Find the equation of the rational function from the image. 
I know that there are vertical asymptotes at $x=-1$ and $x=2$. There are also x intercepts at $x=1$ and $x=3$. Since the horizontal asymptote is at $y=1$, the degrees of the numerator and denominator have to be the same. Thus I got $$f(x)= \frac{(x-1)^3(x-3)}{(x+1)^2(x-2)^2}.$$
However, the y-intercept of graph is at $(0,1)$ while the function I created has a y-intercept at $(0,\frac{3}{4})$. How do I change my function to make it have a y-intercept of $(0,1)$?
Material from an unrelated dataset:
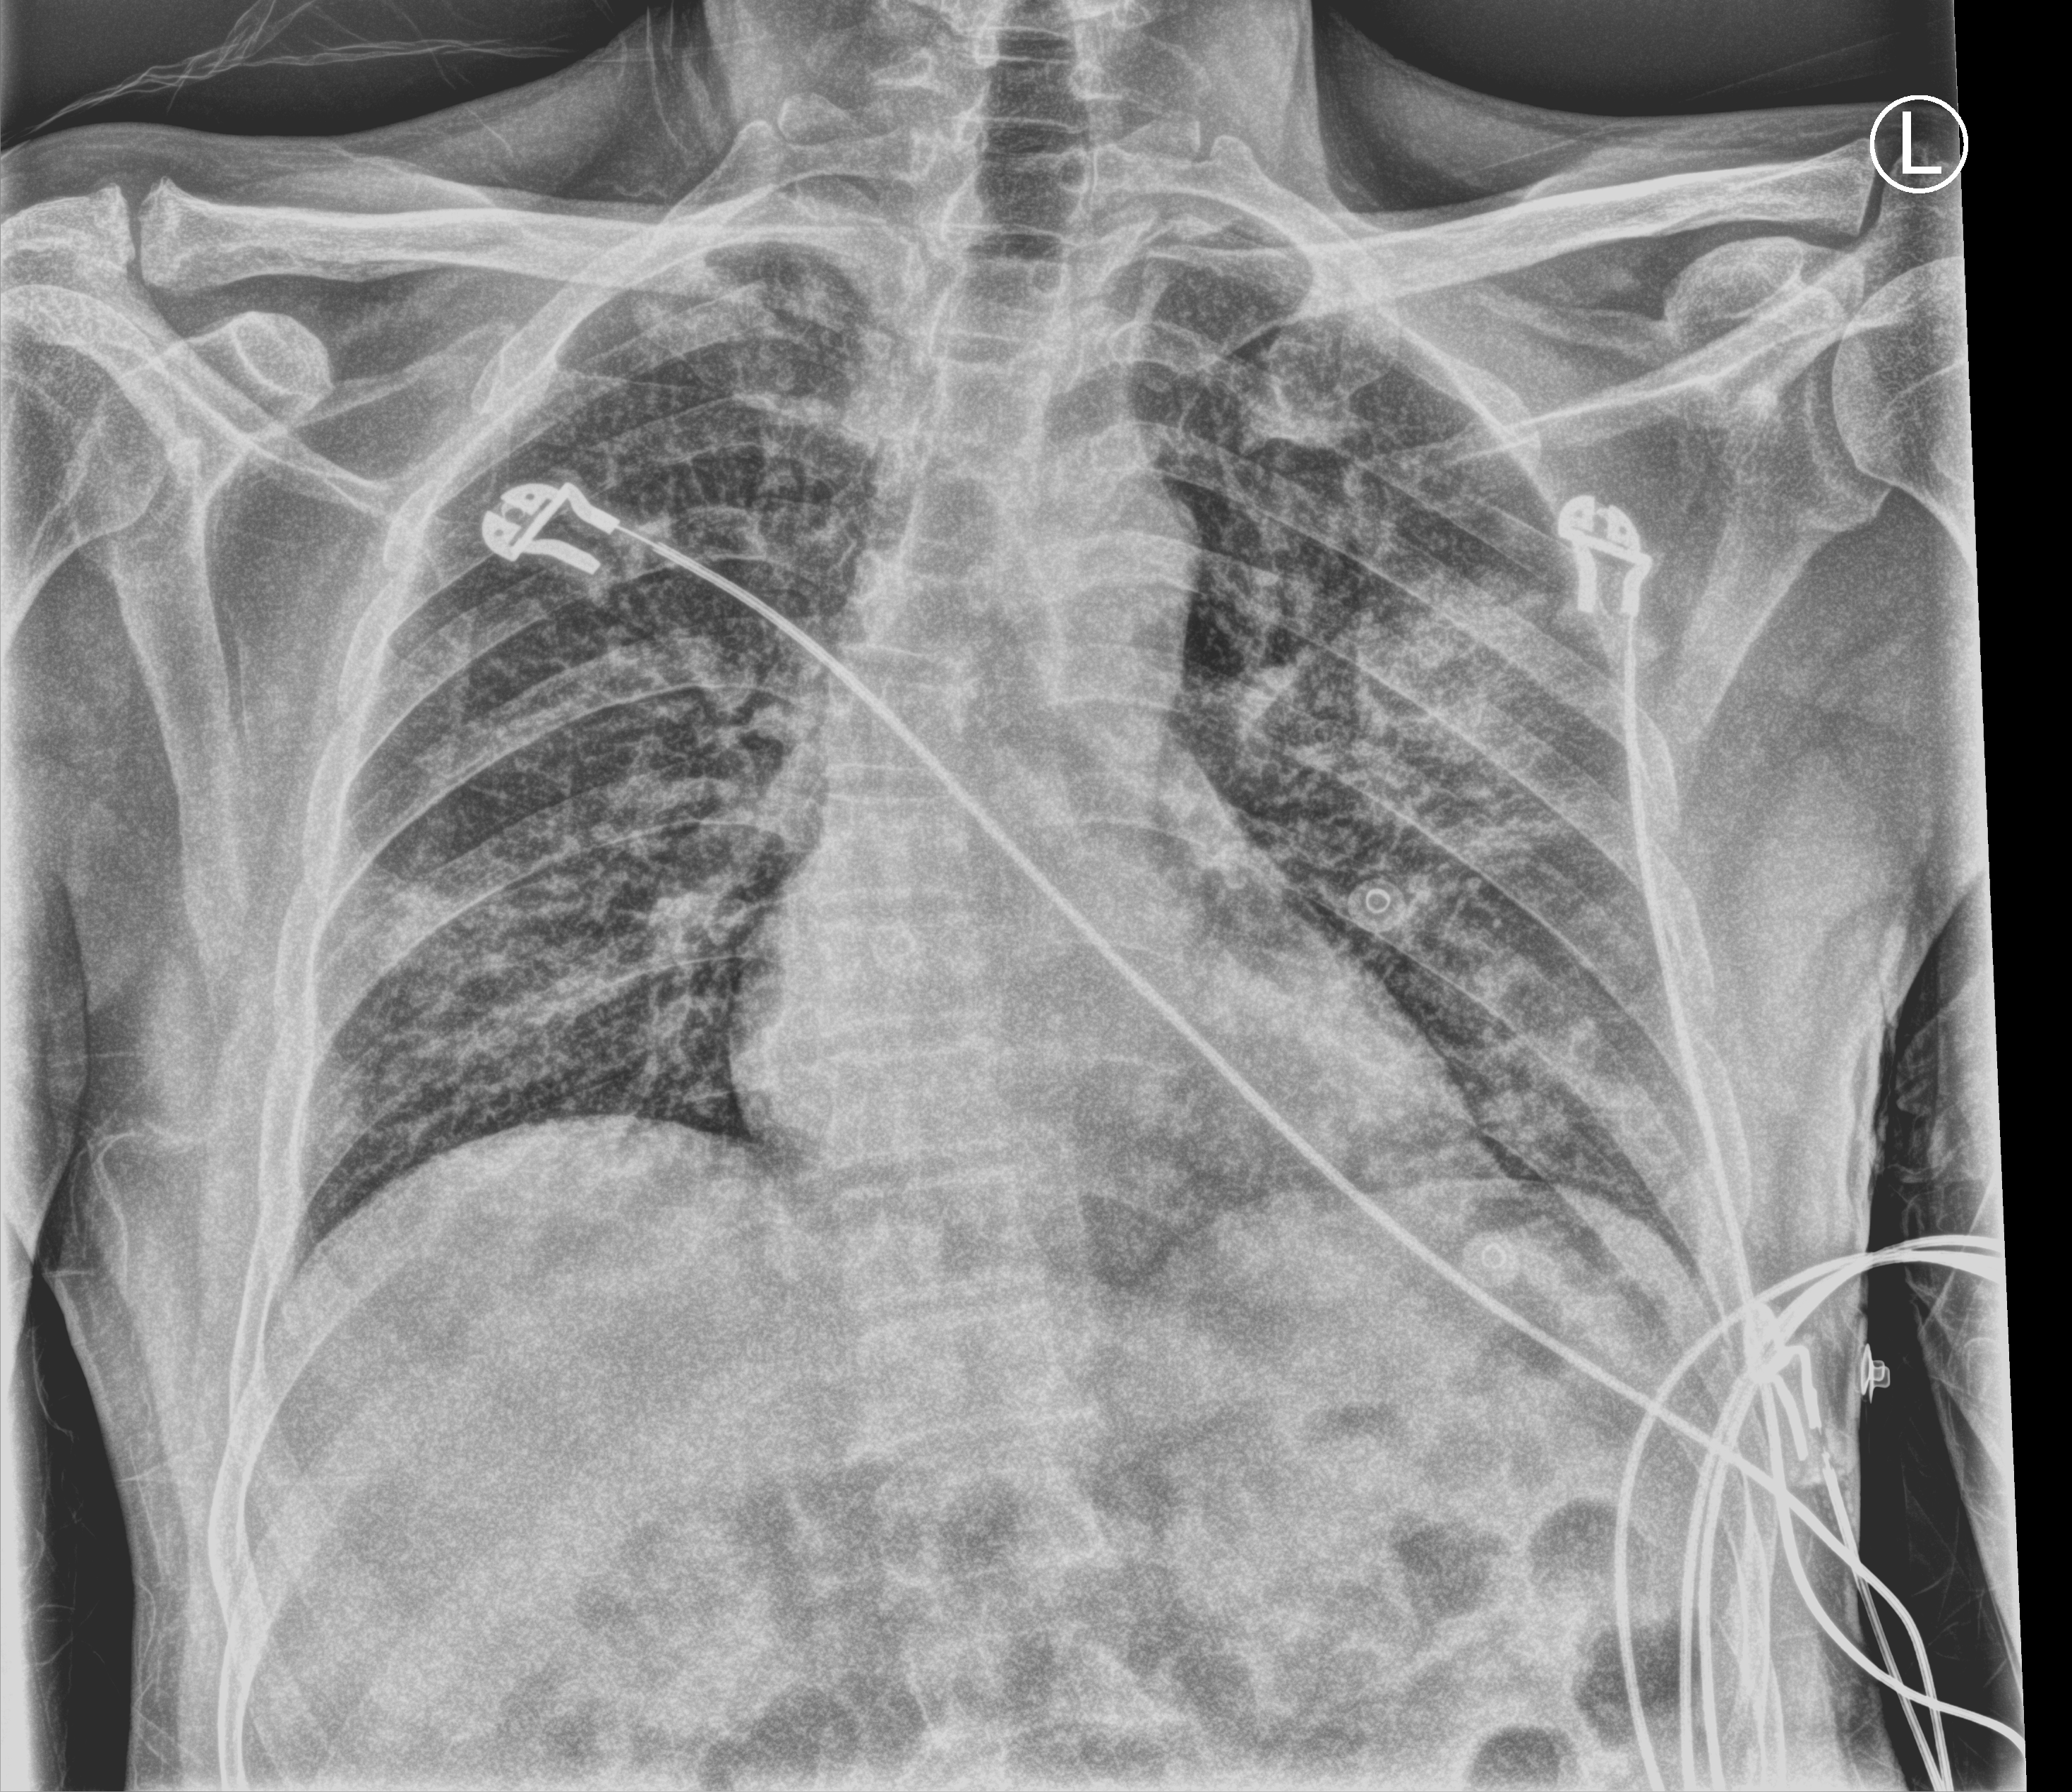
Bedside chest radiograph (computed radiography); anteroposterior (AP) projection. Patient hospitalised with COVID-19; male, aged 60–74 years.
From the hospital-stay record, not from the radiograph (when in the stay this image was taken is not recorded): mechanically ventilated during this hospital stay: no; length of hospital stay: 1 day.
Also, I am not sure if the cube is supposed to be attached to the $(x-1)$ binomial. I just stuck the cube to any binomial to make the degrees of the numerator and denominator the same. How do I know where the cube is supposed to go?
The only mistake you made was assuming that you had to cube one of the factors in the numerator to make the degrees of the numerator and the denominator the same. In fact, if you look at how the graph crosses the $x$-axis at $1$ and $3$, you'll see neither of the two factors in the numerator should be cubed, otherwise you'd see an inflection point (i.e. the graph would "flatten") at one of those two x-intercepts.
Instead of that, you need to add another factor in the numerator without adding to the number of x-intercepts; the simplest one would have the form $\,(x^2+a)\,$ for some positive $\,a\,$. Now you just need to figure out the right value for $\,a\,$ to make your $\,y$-intercept be $1$.